The following have been observed in patients receiving Lopinavir and Ritonavir:

Hepatotoxicity: Patients with underlying hepatitis B or C or marked elevations in transaminase prior to treatment may be at increased risk for developing or worsening of transaminase elevations or hepatic decompensation with use of this combination.

QT Interval Prolongation: In cases of QT interval prolongation and torsade de pointes have been reported although causality of this combination could not be established. Avoid use in patients with congenital long QT syndrome, those with hypokalemia, and with other drugs that prolong the QT interval.

PR Interval Prolongation: Lopinavir/ritonavir prolongs the PR interval in some patients. Cases of second or third degree atrioventricular block have been reported. This combination should be used with caution in patients with underlying structural heart disease, pre-existing conduction system abnormalities, ischemic heart disease or cardiomyopathies, as these patients may be at increased risk for developing cardiac conduction abnormalities.

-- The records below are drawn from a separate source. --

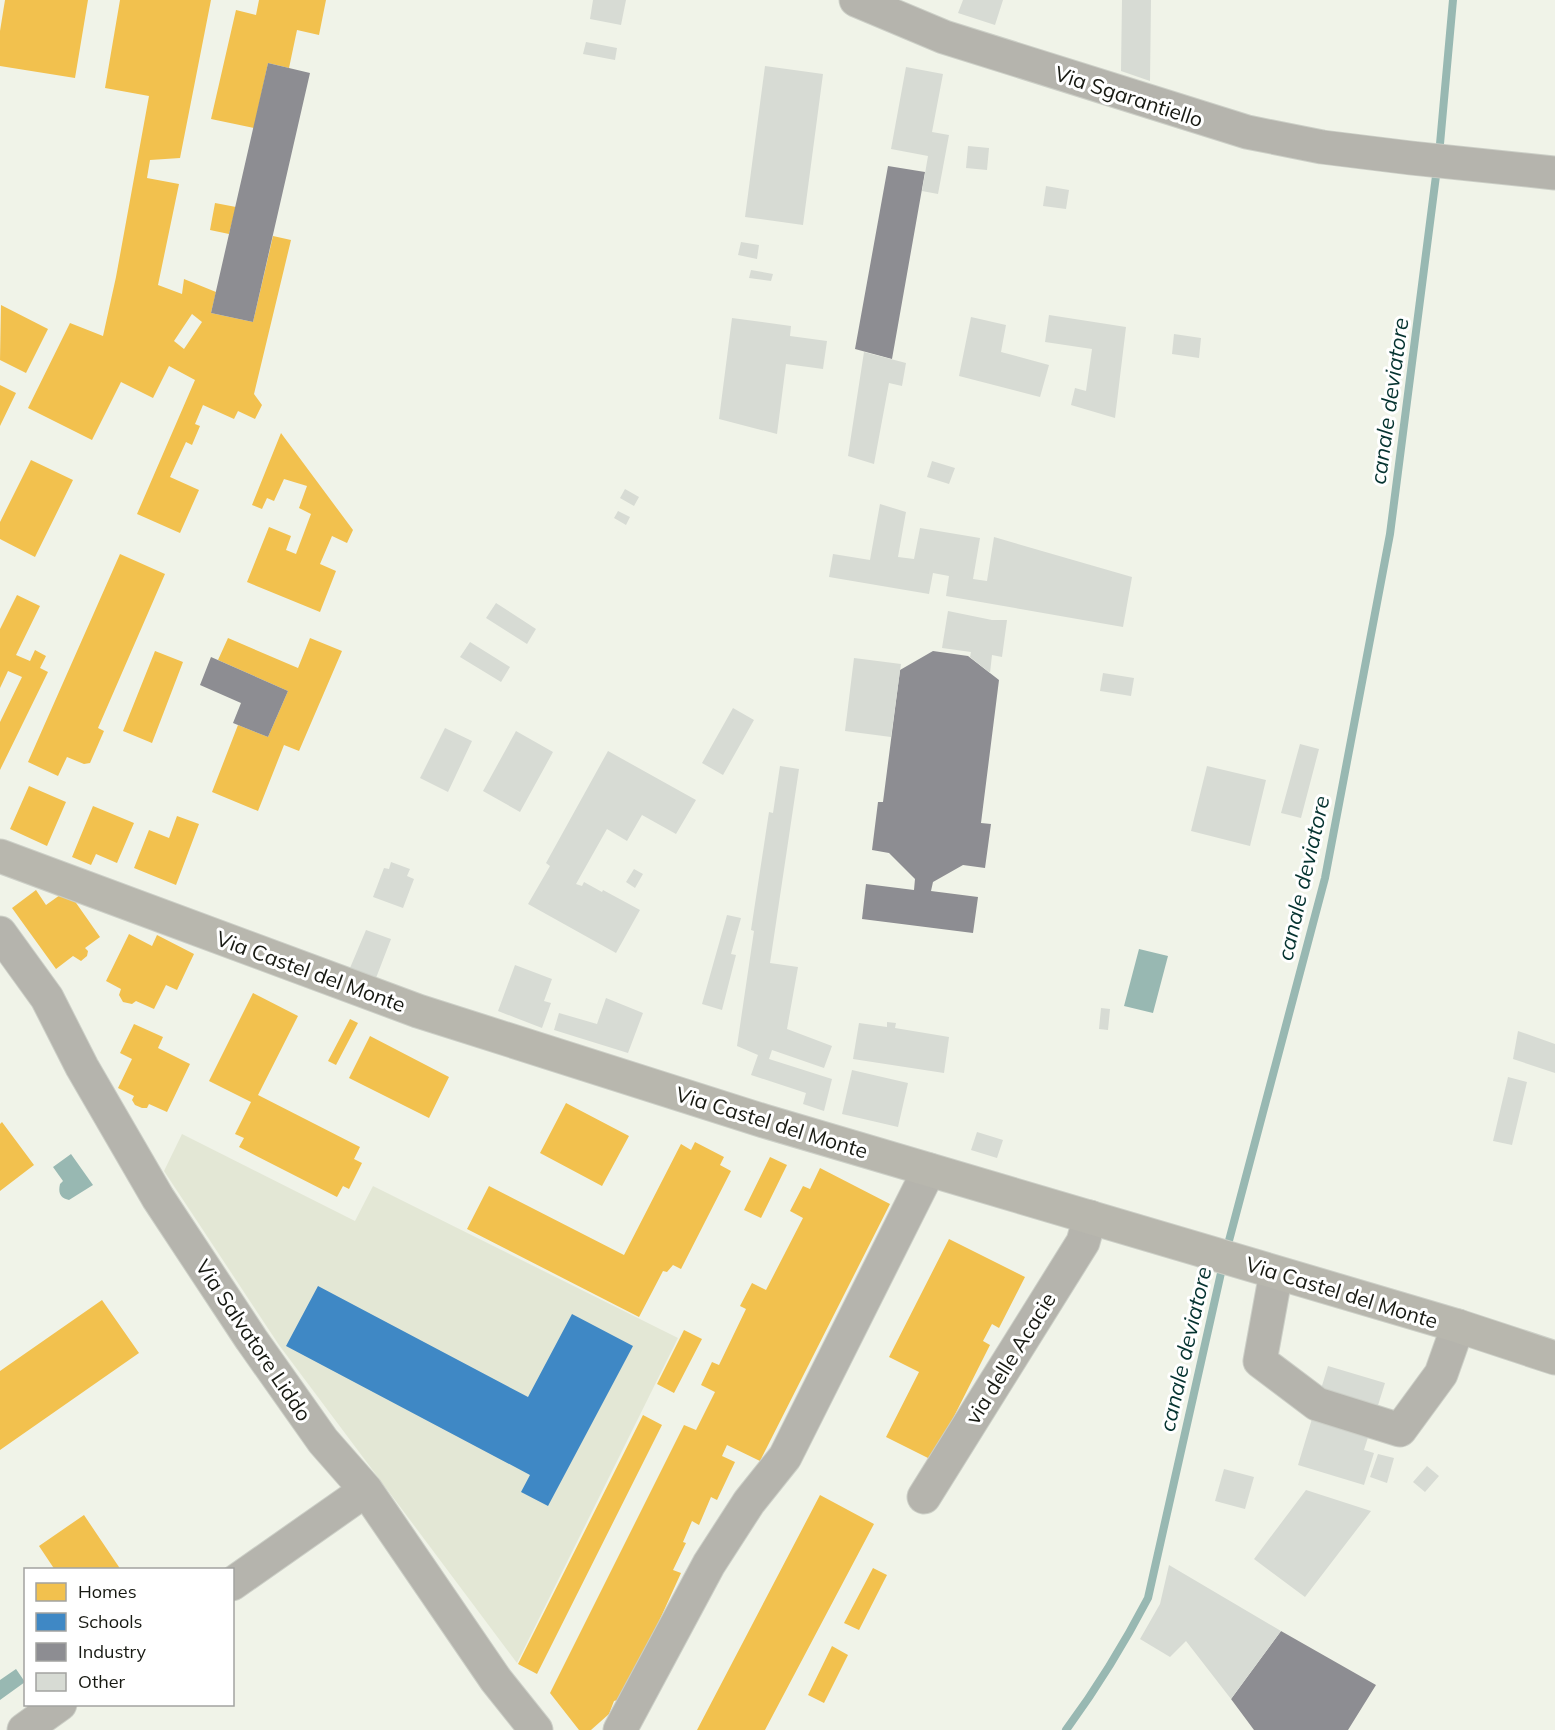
<svg xmlns="http://www.w3.org/2000/svg" width="1555" height="1730" viewBox="0 0 1555 1730" font-family="Mulish,sans-serif">
  <rect width="100%" height="100%" fill="#f0f3e8"/>
  <!-- built -->
  <path fill="#e3e7d5" d="M182,1134l173,87 18,-35 305,152 -161,325 -238,-318 -115,-174z"/>
  <!-- water -->
  <path fill="#98b8b2" d="M1139,949l29,7 -15,57 -29,-7z
    M71,1154l22,31 -24,15c-9,-2 -11,-7 -9,-16l3,-3 -10,-14z
    M16,1669l9,13 -25,18v-20z"/>
  <!-- homes -->
  <path fill="#f2c14e" fill-rule="evenodd" d="M5,0h83l-13,78 -75,-12v-35z
    M120,0h91l-31,158 -30,2 -3,18 32,6 -21,101 24,9 2,-15 32,13 -5,21 42,9 20,-86 18,4 -37,154 8,11 -7,14 -17,-8 -4,8 -31,-14 -8,19 5,2 -8,19 -6,-3 -16,35 29,13 -19,43 -43,-19 58,-134 -26,-14 -16,32 -32,-16 -29,58 -64,-32 42,-85 33,13 13,-59 33,-181 -44,-8zM192,314l10,8 -18,27 -10,-8z
    M259,0h67l-7,35 -22,-5 -8,38 -21,-5 -14,65 -43,-9 25,-109 20,5z
    M215,203l21,4 -7,27 -19,-4z
    M1,305l47,24 -22,44 -26,-13z
    M0,385l16,8 -16,33z
    M281,433l72,97 -6,13 -15,-7 -12,28 16,7 -16,41 -73,-30 22,-55 22,9 -5,14 10,4 15,-40 -12,-6 8,-22 -23,-7 -10,22 -7,-3 -5,11 -10,-4z
    M31,460l42,20 -38,77 -35,-18v-17z
    M120,554l45,20 -67,154 6,3 -14,32 -6,1 -17,-7 -9,19 -30,-14z
    M17,595l23,11 -24,49 14,6 5,-11 11,6 -6,12 8,4 -48,98v-48l22,-45 -14,-6 -8,17v-59z
    M228,638l70,30 12,-30 32,13 -43,100 -15,-6 -26,66 -46,-19 26,-67 30,12 20,-46 -70,-31z
    M155,651l28,11 -31,81 -29,-12z
    M29,786l37,16 -19,44 -37,-17z
    M93,806l41,17 -17,40 -21,-9 -5,11 -19,-8z
    M177,816l22,8 -23,61 -42,-17 15,-38 20,8z
    M36,890l10,15 21,-15 33,47 -15,11 3,3 -1,5 -6,5 -8,-5 -17,13 -44,-61z
    M129,934l23,12 5,-11 37,19 -17,36 -11,-5 -12,24 -18,-8 -4,3 -9,-2 -4,-7 2,-6 -15,-8z
    M253,993l45,23 -40,79 102,52 -6,12 8,4 -13,26 -6,-3 -6,11 -98,-50 5,-9 -9,-4 16,-32 -42,-21z
    M350,1019l8,4 -22,42 -8,-4z
    M134,1024l29,13 -5,11 32,16 -23,48 -18,-8 -2,4h-5l-7,-3 -3,-5 2,-4 -16,-8 14,-29 -12,-6z
    M370,1036l79,41 -20,41 -80,-40z
    M566,1103l63,33 -27,50 -62,-33z
    M2,1122l32,43 -34,26v-67z
    M695,1142l29,15 -4,8 11,6 -50,98 -8,-4 -6,7 -4,-1 -24,46 -172,-88 22,-43 135,69 57,-111 10,6z
    M770,1157l17,8 -26,53 -17,-8z
    M820,1168l70,36 -130,257 -33,-16 -5,11 13,6 -18,38 -6,-3 -12,28 -7,-4 -9,21 3,1 -13,27 8,3 -51,112 -9,14 -7,2 -5,13 -18,16h-12l-29,-37 134,-268 12,5 19,-38 -14,-7 11,-23 7,3 27,-56 -6,-3 12,-23 14,7 37,-72 -13,-7 13,-25 7,3z
    M949,1239l76,38 -26,51 -7,-4 -9,17 7,4 -58,115 -46,-23 33,-65 -30,-15z
    M102,1300l37,53 -139,97v-79z
    M684,1330l18,9 -28,54 -17,-9z
    M643,1415l19,10 -125,249 -19,-10z
    M820,1495l54,29 -109,206h-68z
    M84,1515l37,55h-66l-16,-24z
    M873,1568l14,7 -28,55 -15,-7z
    M832,1646l16,9 -24,48 -16,-8z"/>
  <!-- schools -->
  <path fill="#3f88c5" d="M318,1286l210,111 44,-83 61,32 -85,160 -27,-14 9,-17 -244,-129z"/>
  <!-- industry -->
  <path fill="#8d8d92" d="M268,63l42,10 -57,249 -42,-9z
    M888,166l37,6 -33,187 -37,-10z
    M933,651l35,5 31,24 -18,143 10,1 -6,44 -22,-3 -30,17 -2,9 47,6 -5,36 -111,-14 4,-35 48,6 1,-11 -26,-26 -17,-3 6,-48h5l17,-132z
    M211,657l77,34 -20,46 -35,-14 8,-20 -41,-18z
    M1281,1631l95,54 -28,45h-94l-23,-31z"/>
  <g fill="none" stroke-linecap="round" stroke-linejoin="round">
    <!-- stream -->
    <path stroke="#98b8b2" stroke-width="8" d="M1439,155l14,-155
      M1226,1252l99,-374 65,-344 47,-366
      M1066,1730c31,-42 58,-86 82,-132l75,-334"/>
  </g>
  <!-- building -->
  <path fill="#d7dbd4" d="M593,0h33l-5,25 -31,-6z
    M963,0h40l-8,25 -37,-12z
    M1122,0h29l-1,81 -29,-10z
    M586,42l31,6 -2,12 -32,-6z
    M765,66l58,8 -20,151 -58,-8z
    M906,67l37,7 -11,58 17,3 -11,59 -16,-3 6,-35 -37,-7z
    M968,146l21,2 -2,22 -21,-2z
    M1046,186l23,4 -3,19 -23,-3z
    M741,242l18,3 -2,14 -19,-4z
    M751,270l22,4 -2,7 -22,-3z
    M1049,315l77,12 -11,91 -44,-13 4,-17 11,3 6,-42 -47,-7z
    M971,317l35,8 -5,27 48,13 -9,32 -81,-21z
    M732,318l59,8 -1,10 37,5 -4,28 -37,-5 -9,70 -58,-15z
    M1174,334l27,4 -2,20 -27,-4z
    M864,352l42,11 -4,23 -13,-3 -15,81 -26,-8z
    M932,461l23,7 -6,16 -22,-7z
    M625,489l14,8 -5,9 -14,-8z
    M880,504l26,8 -8,45 16,2 6,-31 60,10 -7,41 14,2 7,-44 138,40 -9,50 -177,-31 3,-20 -16,-3 -4,21 -100,-17 4,-23 37,6z
    M618,511l12,6 -4,8 -12,-7z
    M496,603l40,26 -9,15 -41,-26z
    M948,611l44,9h15l-5,37 -10,-2 -2,18 -20,-16 1,-5 -29,-4z
    M470,642l40,25 -9,15 -41,-25z
    M854,658l47,6 -10,73 -46,-6z
    M1103,673l31,5 -3,18 -31,-5z
    M733,708l21,12 -31,55 -21,-12z
    M445,728l27,13 -24,51 -28,-14z
    M516,731l37,21 -33,60 -37,-21z
    M1300,744l19,5 -18,69 -20,-5z
    M608,751l88,49 -20,34 -34,-19 -15,26 -20,-12 -31,55 6,2 2,-4 18,10 1,-2 37,20 -24,43 -88,-49 22,-38 -4,-3z
    M780,766l19,3 -29,194 28,4 -11,62 45,17 -8,22 -52,-18 -3,9 63,20 -8,32 -21,-7 3,-11 -55,-18 7,-20 -21,-9 17,-115 -3,-1 18,-118 4,1z
    M1207,766l59,14 -16,66 -59,-15z
    M391,862l19,7 -3,7 7,3 -11,29 -30,-11 11,-29 5,1z
    M634,869l9,5 -8,14 -9,-6z
    M727,915l14,3 -10,36 5,1 -14,55 -20,-6z
    M366,930l25,9 -15,39 -26,-10z
    M515,965l37,14 -8,22 7,2 -9,25 -44,-17z
    M606,998l37,15 -15,40 -74,-23 5,-17 38,11z
    M1101,1008l9,1 -2,21 -9,-1z
    M887,1022l9,1 -1,5 54,9 -5,36 -91,-14 6,-36 28,4z
    M1518,1031l37,13v29l-42,-14z
    M852,1070l56,13 -10,44 -56,-13z
    M1508,1077l19,5 -15,63 -19,-4z
    M977,1132l26,8 -6,18 -26,-8z
    M1328,1366l57,17 -21,67 10,3 -10,32 -66,-20z
    M1378,1454l16,4 -7,25 -17,-6z
    M1427,1466l12,10 -14,16 -12,-10z
    M1224,1469l30,8 -9,32 -30,-8z
    M1306,1490l65,21 -66,86 -51,-38z
    M1169,1565l112,66 -50,68 -45,-58 -16,16 -30,-18 20,-35z"/>
  <g fill="none" stroke-linecap="round" stroke-linejoin="round">
    <defs>
      <path id="minor" d="M856,0l88,37 303,95 75,15 89,11 144,15
        M0,933l47,65 35,69 76,131 93,141 72,102 43,49 130,190 40,50
        M1276,1273l-16,88 57,43 83,26 41,-56 17,-48
        M924,1497l159,-255 7,-25
        M232,1584l134,-94
        M24,1730l36,-26
        M620,1730l89,-166 40,-62 36,-45 144,-287"/>
      <path id="major" d="M0,856l418,155 346,110 694,205 97,32"/>
    </defs>
    <!-- minor casing -->
    <use href="#minor" stroke="#cccfc7" stroke-width="35"/>
    <!-- major casing -->
    <use href="#major" stroke="#cccfc7" stroke-width="35"/>
    <!-- minor -->
    <use href="#minor" stroke="#b5b4ad" stroke-width="33"/>
    <!-- major -->
    <use href="#major" stroke="#b8b7ae" stroke-width="33"/>
  </g>
  <g text-anchor="middle" dominant-baseline="central" stroke-width="6" stroke-linejoin="round" paint-order="stroke">
    <!-- street labels -->
    <g font-size="21" fill="#171912" stroke="#fff">
      <text transform="translate(1129 96) rotate(18)">Via Sgarantiello</text>
      <text transform="translate(311 971) rotate(20)">Via Castel del Monte</text>
      <text transform="translate(772 1122) rotate(17)">Via Castel del Monte</text>
      <text transform="translate(1342 1292) rotate(17)">Via Castel del Monte</text>
      <text transform="translate(254 1340) rotate(56)">Via Salvatore Liddo</text>
      <text transform="translate(1010 1358) rotate(-58)">via delle Acacie</text>
    </g>
    <!-- water labels -->
    <g font-size="22" font-style="italic" fill="#053330" stroke="#fff">
      <text transform="translate(1389 401) rotate(-82)">canale deviatore</text>
      <text transform="translate(1303 878) rotate(-77)">canale deviatore</text>
      <text transform="translate(1185 1349) rotate(-77)">canale deviatore</text>
    </g>
  </g>
  <!-- legend -->
  <rect x="24" y="1568" width="210" height="138" fill="#ffffff" stroke="#a2a3a0" stroke-width="1.5"/>
  <rect x="36" y="1583" width="30" height="18" fill="#f2c14e" stroke="#a2a3a0" stroke-width="1.5"/>
  <text x="78" y="1598" font-size="18" fill="#171912">Homes</text>
  <rect x="36" y="1613" width="30" height="18" fill="#3f88c5" stroke="#a2a3a0" stroke-width="1.5"/>
  <text x="78" y="1628" font-size="18" fill="#171912">Schools</text>
  <rect x="36" y="1643" width="30" height="18" fill="#8d8d92" stroke="#a2a3a0" stroke-width="1.5"/>
  <text x="78" y="1658" font-size="18" fill="#171912">Industry</text>
  <rect x="36" y="1673" width="30" height="18" fill="#d7dbd4" stroke="#a2a3a0" stroke-width="1.5"/>
  <text x="78" y="1688" font-size="18" fill="#171912">Other</text>
</svg>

Diabetes Mellitus/Hyperglycemia: New onset diabetes mellitus, exacerbation of pre-existing diabetes mellitus, and hyperglycemia have been reported in HIV-1 infected patients receiving protease inhibitor therapy. Some patients required either initiation or dose adjustments of insulin or oral hypoglycemic agents for treatment of these events. In some cases, diabetic ketoacidosis has occurred. In those patients who discontinued protease inhibitor therapy, hyperglycemia persisted in some cases.

Lipid Elevations: Treatment with Lopinavir and Ritonavir has resulted in large increases in the concentration of total cholesterol and triglycerides.

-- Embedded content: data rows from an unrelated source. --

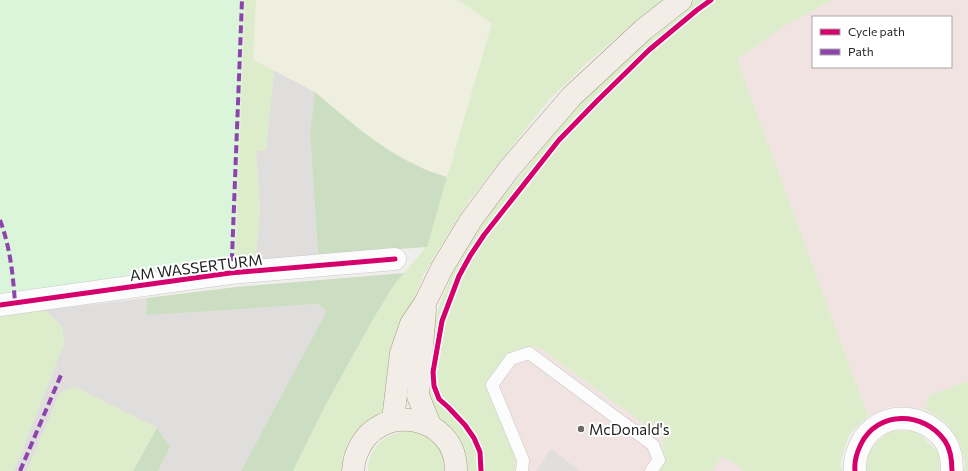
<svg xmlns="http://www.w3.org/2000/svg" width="968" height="471" font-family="Commissioner,sans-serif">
<rect width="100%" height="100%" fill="#f0eeeb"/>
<g fill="#dfdedc">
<path d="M274,70L315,92L310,133L318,255L255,261L260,212L256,151L266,149Z"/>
<path d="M147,298L146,314L318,304L328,311L241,471H158L170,447L157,428L75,387L60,393L27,471H14L64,343L62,327L45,310Z"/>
</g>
<g fill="#f1e3e1" fill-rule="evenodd">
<path d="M832,0H968V381L930,395L925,409L893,406L868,416L737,59L783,27ZM813,17H951V67H813Z"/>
<path d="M529,347L540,348L663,438L662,466L659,471H515V461L489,398L492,380L508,354L517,349Z"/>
<path d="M722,456L744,471H712Z"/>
</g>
<path fill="#efefdf" d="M256,0H458L492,23L447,177L419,167L393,153L363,133L315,92L253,59Z"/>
<g fill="#ddeccb">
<path d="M245,0H256L253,59L274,71L266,150L256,151L260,212L255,261L235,263Z"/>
<path d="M458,0H662L589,61L547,102L469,201L436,254L422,278L406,320L385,408L374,422L346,471H293L324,408L372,321L394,285L427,246L492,23Z"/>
<path d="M695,0H832L783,27L737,59L868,416L849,435L840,464L842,471H744L722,456L712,471H659L662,466L663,438L540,348L529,347L518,349L508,354L492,380L489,398L510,437L515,461V471H467L465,454L455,437L441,422L432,411L426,376L432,331L440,304L453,272L471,240L493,209L527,167L565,118L623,59L680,11Z"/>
<path d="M45,310L62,327L64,343L14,471H0V316Z"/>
<path d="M968,381V471H964L965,463L959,441L947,423L925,409L930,395Z"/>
<path d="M75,387L157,428L133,471H27L60,393Z"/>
<path d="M408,431L421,434L431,440L439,449L445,461L446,471H368C367,457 377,442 389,436C395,433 402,432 408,431Z"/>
<path d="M889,431H916L939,453L940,471H866L869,449Z"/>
</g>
<g fill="#cbdec1">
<path d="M315,92C347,119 379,148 418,166C427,171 438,174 447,177L427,247L318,255L310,133Z"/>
<path d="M404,273L394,285L372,321L324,408L293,471H241L327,311L318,304L146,315L147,298L236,287Z"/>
<path d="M157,428L170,447L158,471H133Z"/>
</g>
<path fill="#daf5da" d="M0,0H245L235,263L0,294Z"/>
<path fill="#e0dfde" d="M551,449L580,471H536Z"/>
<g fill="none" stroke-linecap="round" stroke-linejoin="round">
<defs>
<path id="lane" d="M522,471L523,460L492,385L511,359L529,353L653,445L659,460L651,471"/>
<g id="street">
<path d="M0,305L230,273L395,259"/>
<path d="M855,471C854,462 857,452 861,444C878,410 924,411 945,441C951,450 952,461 952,471"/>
</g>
<g id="primary">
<path d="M425,310L418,396L430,425"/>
<path d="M393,420L401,353L411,324L425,303L442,268L471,220L509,169L572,96L643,30L681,0"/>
<path d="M353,471C354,465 354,458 357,453C377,400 457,414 456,471"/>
</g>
</defs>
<use href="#lane" stroke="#c9c8c7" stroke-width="13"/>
<use href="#street" stroke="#c9c8c7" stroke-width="23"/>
<use href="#primary" stroke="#a79c86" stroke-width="23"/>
<use href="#lane" stroke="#fdfcfc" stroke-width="12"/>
<use href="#street" stroke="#fdfcfc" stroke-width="22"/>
<use href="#primary" stroke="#f3ede7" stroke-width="22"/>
<g stroke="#8e44ad" stroke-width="4" stroke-dasharray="8 4" stroke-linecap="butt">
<path d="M0,220C10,247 13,274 15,303"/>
<path d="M230,273L232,257L242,0"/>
<path d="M20,471L61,375"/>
</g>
<defs>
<g id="cycleway">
<path d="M0,305L230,273L395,259"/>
<path d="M481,471L480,452L474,438L465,425L448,407L439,399L434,386L433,372L442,321L459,276L470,256L484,235L559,140L597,101L649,50L697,10L711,0"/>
<path d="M855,471C854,462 857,452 861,444C878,410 924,411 945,441C951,450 952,461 952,471"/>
</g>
</defs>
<use href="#cycleway" stroke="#fff" stroke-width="8"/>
<use href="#cycleway" stroke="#d6006c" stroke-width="5"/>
</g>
<circle fill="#6a6968" stroke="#fff" stroke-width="1.5" cx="581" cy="429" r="4"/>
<g text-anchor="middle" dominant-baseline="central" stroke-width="4" stroke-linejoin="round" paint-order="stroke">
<g font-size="15" fill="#222" stroke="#fff">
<text transform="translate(196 267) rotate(-7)">AM WASSERTURM</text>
</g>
<g font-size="15" fill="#222" stroke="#fff" text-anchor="start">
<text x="589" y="429">McDonald's</text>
</g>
</g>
<rect x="812" y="16" width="140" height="52" fill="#ffffff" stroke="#a7a7a7"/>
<rect x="820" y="29" width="20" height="6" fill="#d6006c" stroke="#a7a7a7"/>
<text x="848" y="36" font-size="12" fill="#222222">Cycle path</text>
<rect x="820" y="49" width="20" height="6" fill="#8e44ad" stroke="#a7a7a7"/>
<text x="848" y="56" font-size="12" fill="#222222">Path</text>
</svg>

Pediatric Use: The safety, efficacy, and pharmacokinetic profiles of this combination in pediatric patients below the age of 14 days have not been established.

Human experience of acute overdosage with this combination is limited. Treatment of overdose should consist of general supportive measures including monitoring of vital signs and observation of the clinical status of the patient. There is no specific antidote for overdose with this combination. If indicated, elimination of unabsorbed drug should be achieved by gastric lavage. Administration of activated charcoal may also be used to aid in removal of unabsorbed drug. Since lopinavir is highly protein bound, dialysis is unlikely to be beneficial in significant removal of the drug. However, dialysis can remove both alcohol and propylene glycol in the case of overdose with this combination.

Drugs for HIV / Anti-retroviral drugs

Keep in a dry place & store below 30° C. Protect from light & keep out of the reach of children.